Ketua Umum Badan Pengurus Asosiasi Pertekstilan Indonesia (API) Jawa Timur, Sherlina Kawilarang, menyatakan kekecewaannya terhadap keputusan Kemenkeu itu yang tertuang dalam Peraturan Menteri Keuangan (PMK) nomor 196/2010.
Dia menegaskan, dengan adanya keputusan tersebut, maka produsen tekstil mulai dari pemintalan benang hingga garmen terancam tidak bisa melakukan produksi. "Pabriknya tidak bisa produksi karena biayanya tinggi," katanya kepada wartawan usai Temu Bisnis Kementerian Perindustrian, Rabu (15/12).
Apabila tetap melakukan produksi, maka, kata dia, produsen nasional terpaksa harus menjual produknya dengan harga yang lebih mahal. Dia menuturkan, ketika produsen menjual produknya dengan harga tinggi, maka tidak akan bisa bersaing secara global. Karena bahan baku impor dikenakan bea sementara produk dalam negeri harganya tinggi.

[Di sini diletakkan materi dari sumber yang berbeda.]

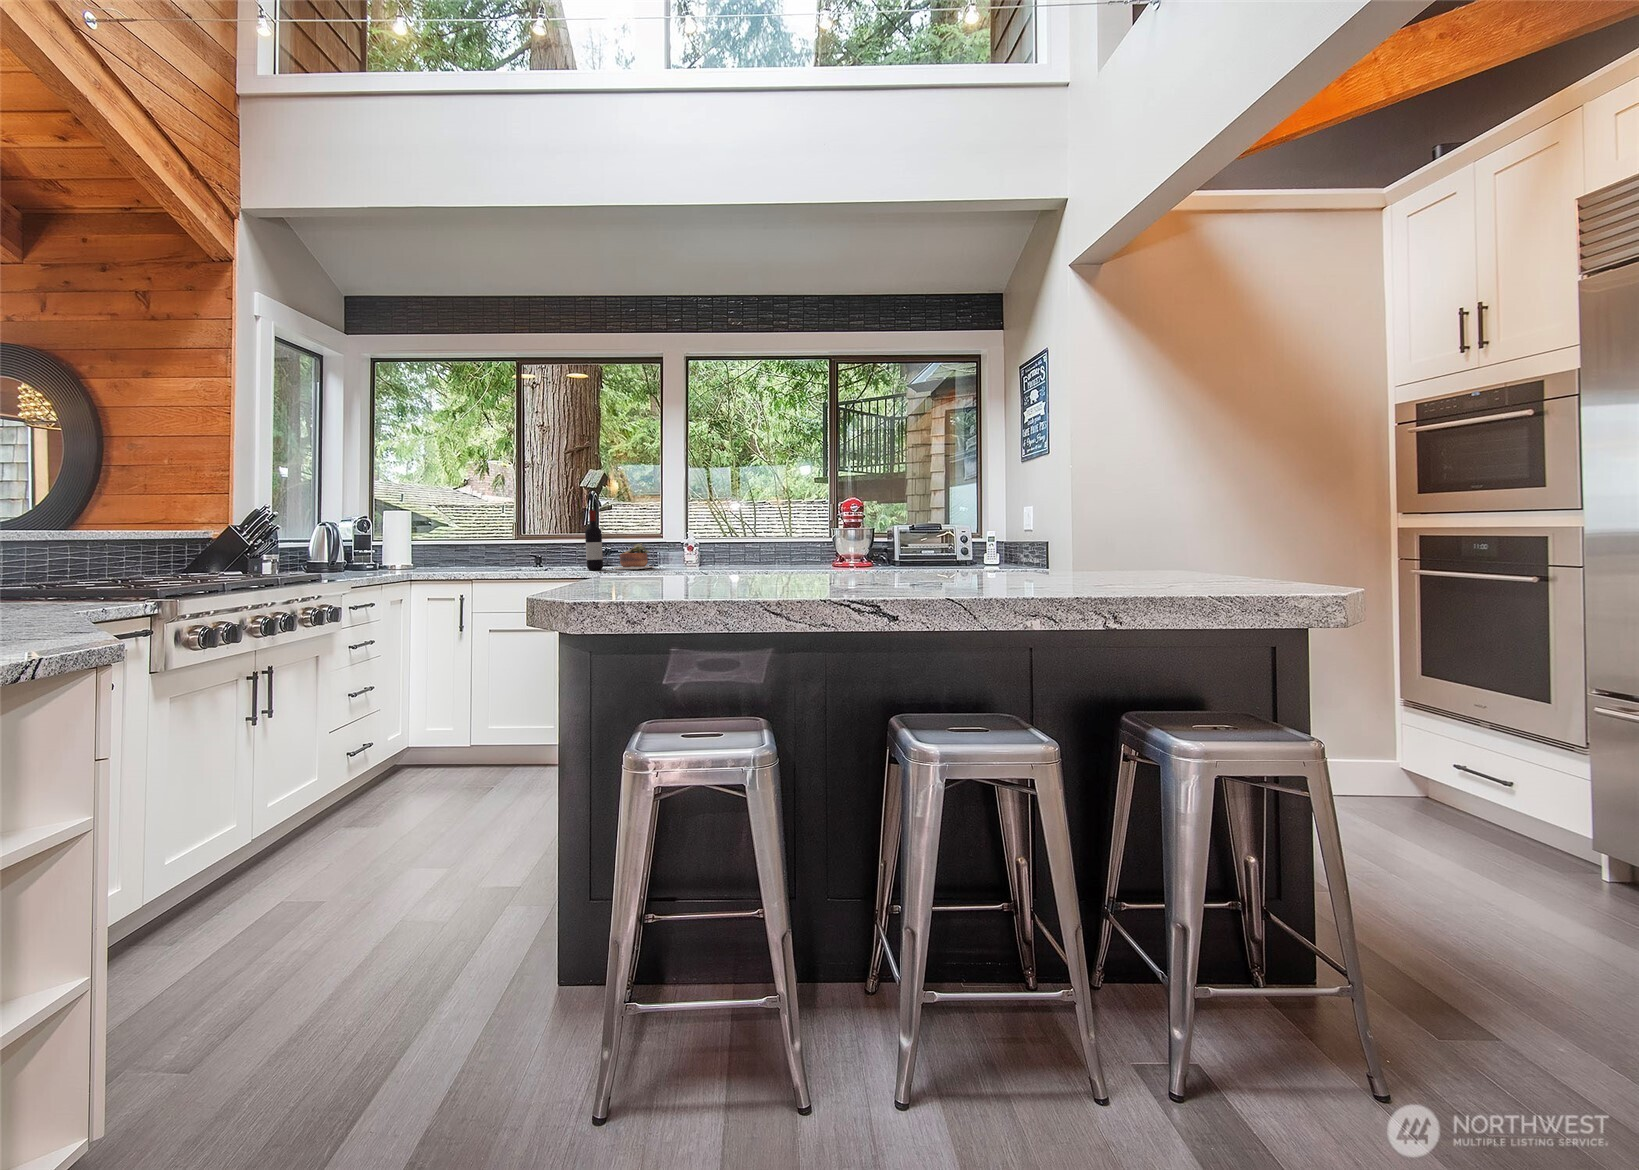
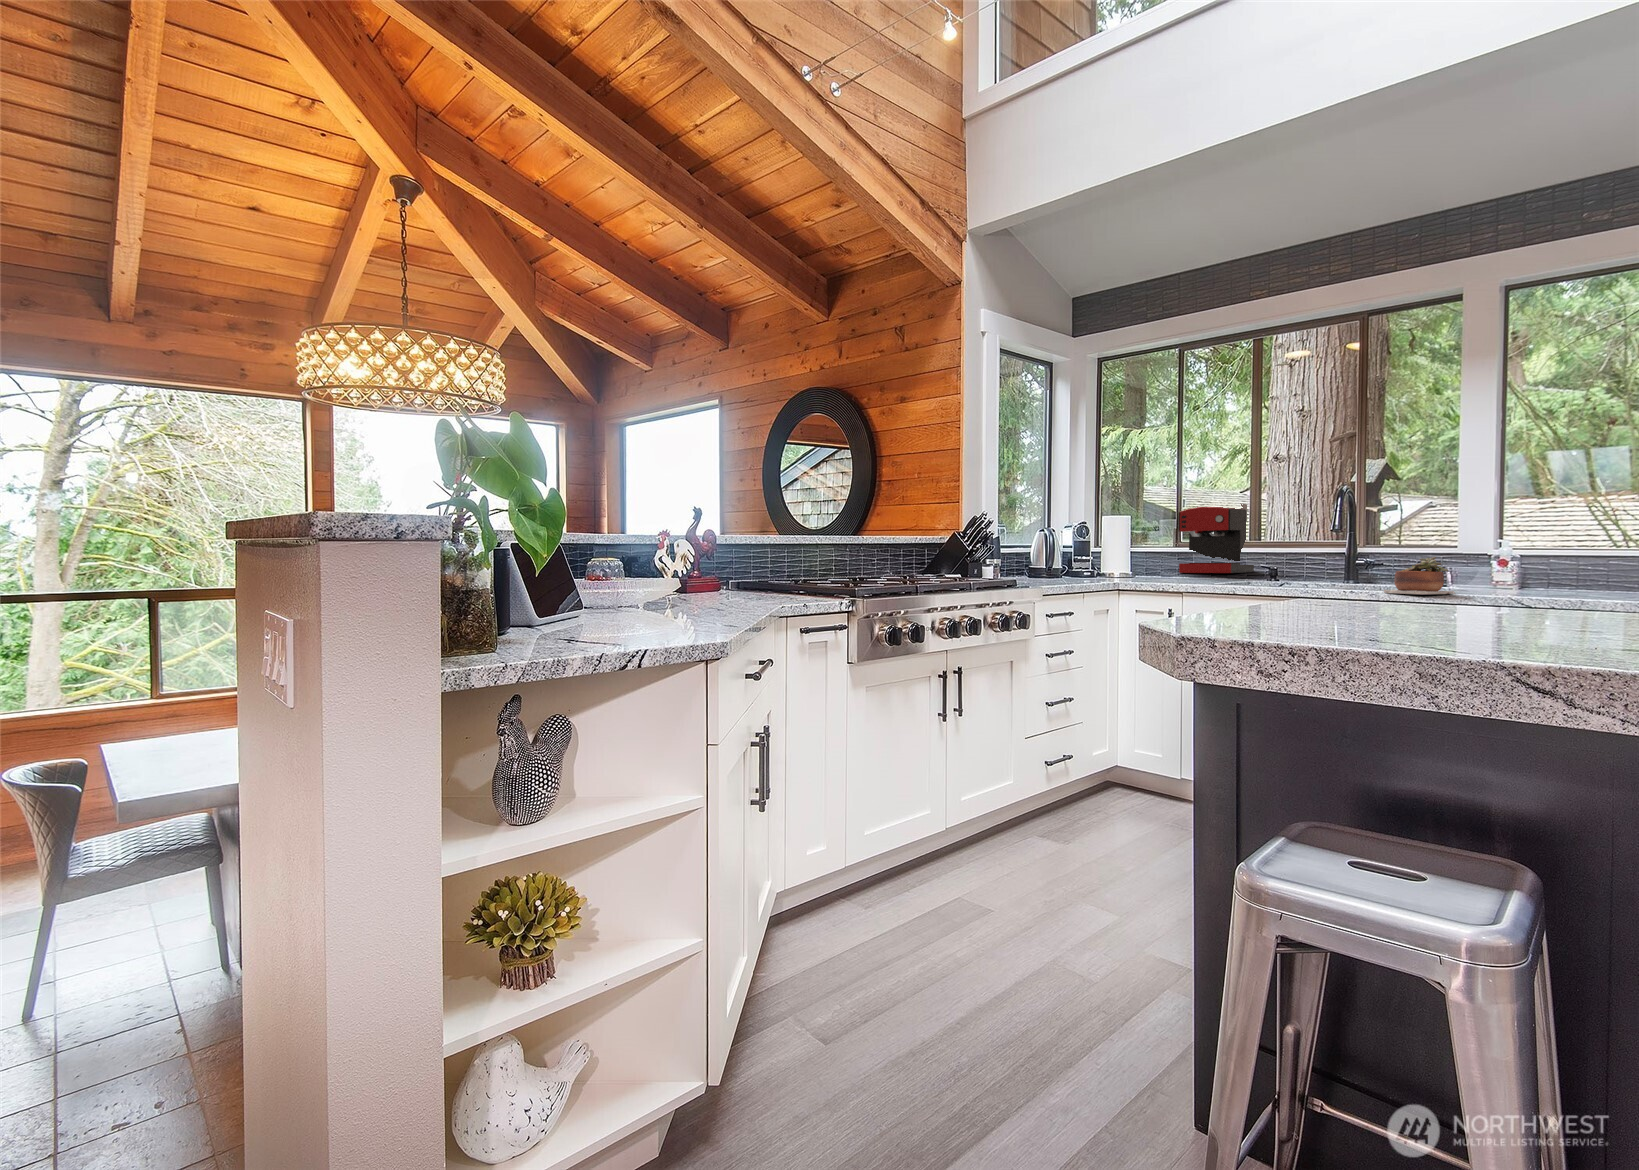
coffee maker: none [452,500,516,561] -> present [1178,503,1254,573]
wine bottle: present [585,510,603,570] -> none [1341,511,1367,592]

Berdasarkan PMK tersebut, impor poliester staple fiber dari India sebesar 5,82%- 16,67% untuk tiga eksportir yaitu reliance industry limeted (5,82%), ganesh polytex limited (16,67%) dan ekportir lainnya (16,7%), sedangkan produk dari Cina dikenakan sebesar 11,94% untuk perusahaan eksportir atau produsen lainnya. Dan untuk seluruh produsen dan eksportir dari Taiwan dikenakan sebesar 28,47%. BMAD tersebut berlaku sejak tanggal 23 November 2010.

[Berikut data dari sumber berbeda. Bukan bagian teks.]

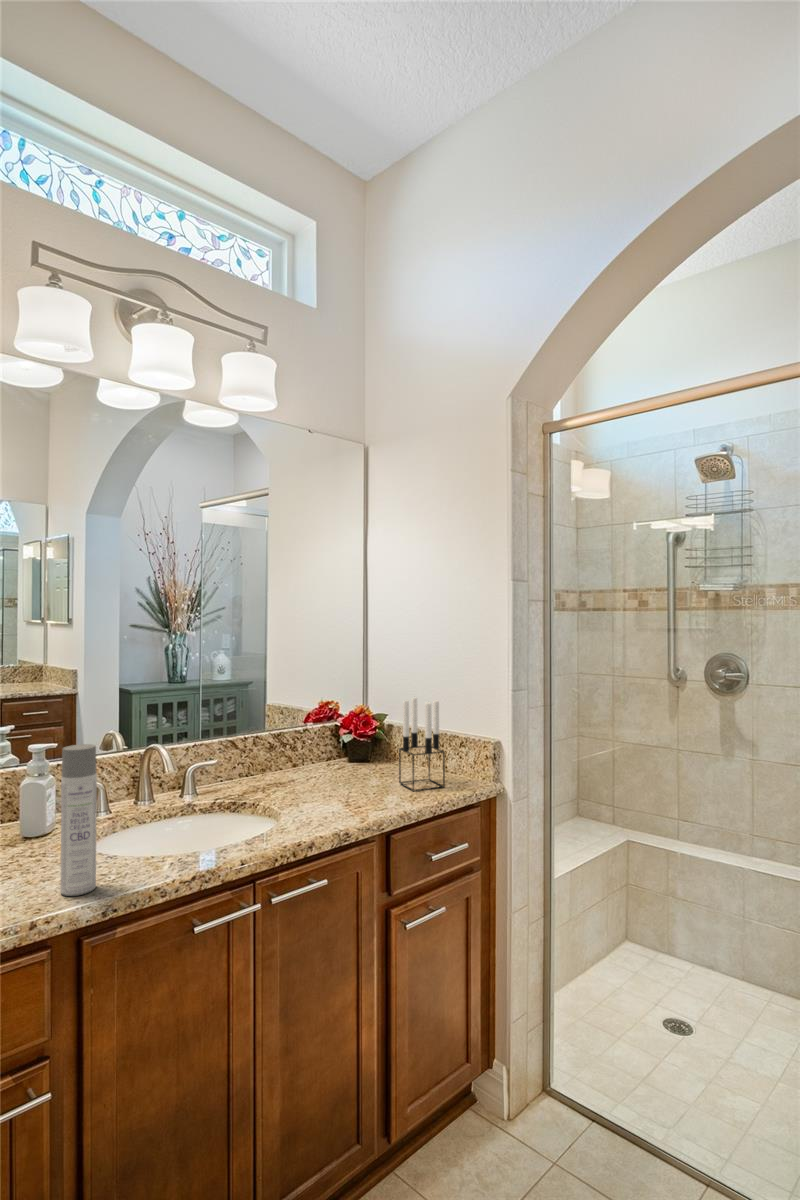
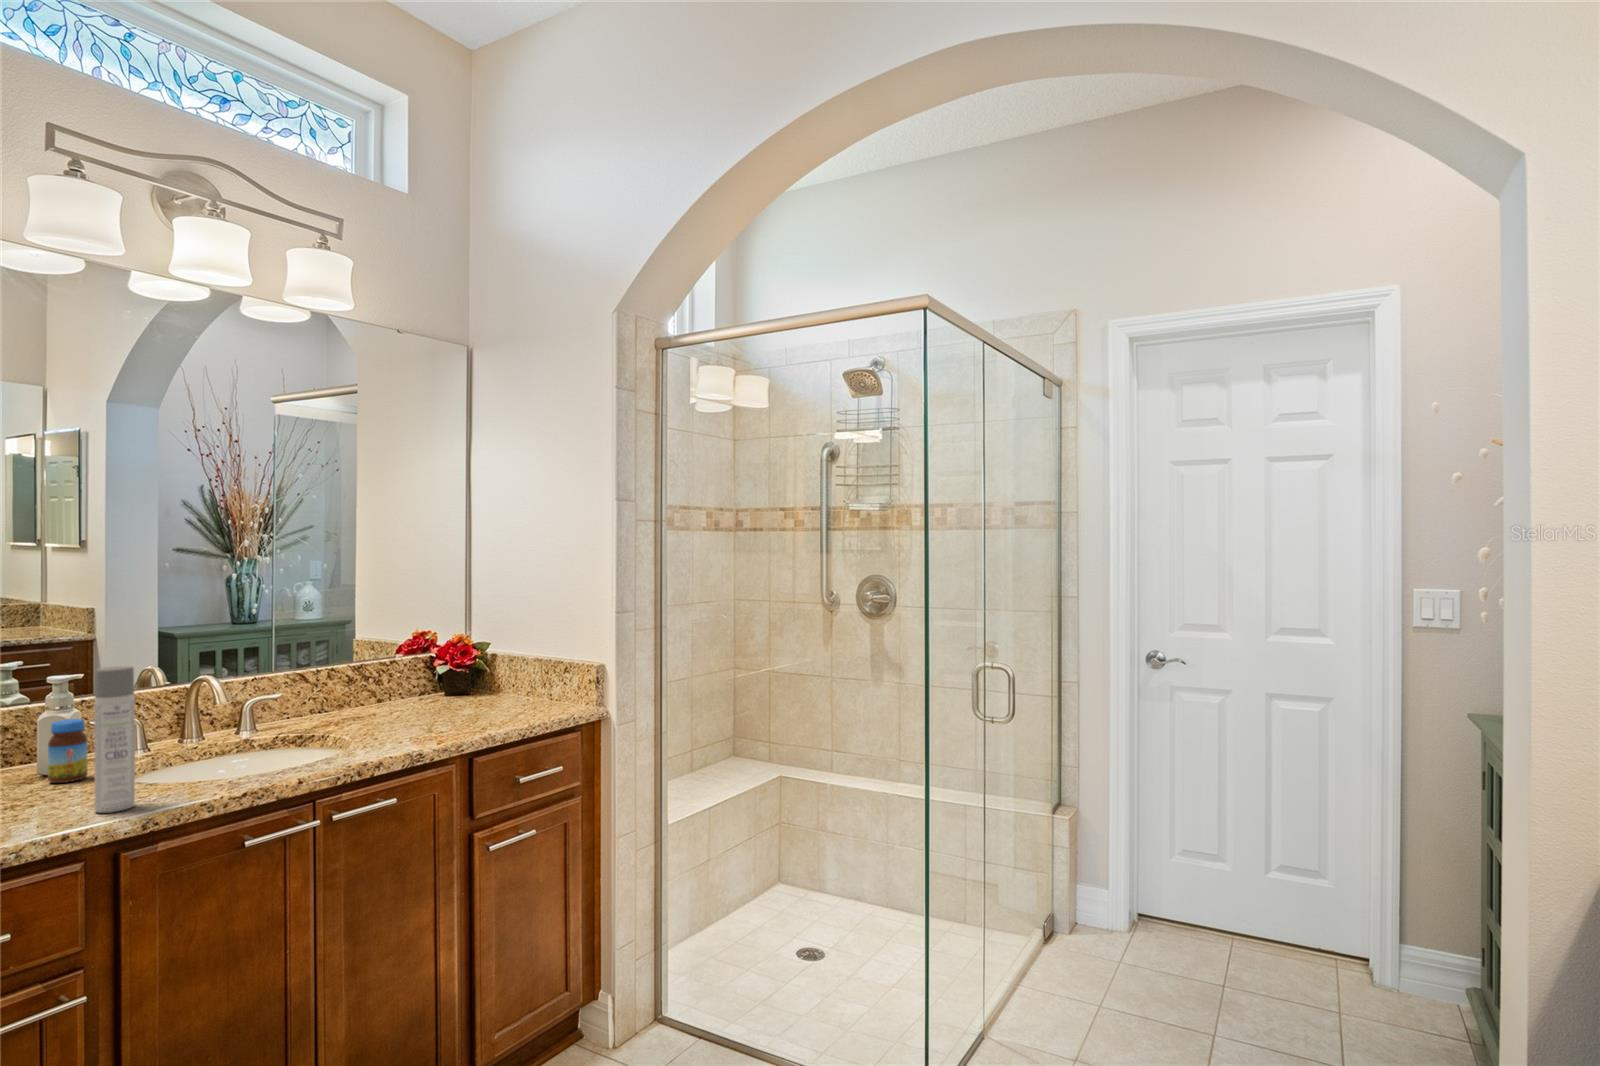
candle holder: present [399,698,445,791] -> none [494,621,542,718]
jar: none [27,786,60,847] -> present [48,719,88,783]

Sherlina mengaku heran Komite Anti Dumping Indonesia (KADI) memaksakan hasil investigasinya sebagai data yang benar padahal API berpendapat tidak ada kerugian di industri dalam negeri akibat masuknya serat impor dari ketiga negara itu. "Masa lebih percaya data KADI yang institusi, kalau API ini asosiasi, jadi tahu lebih dalam kondisi industri TPT di Indonesia," katanya.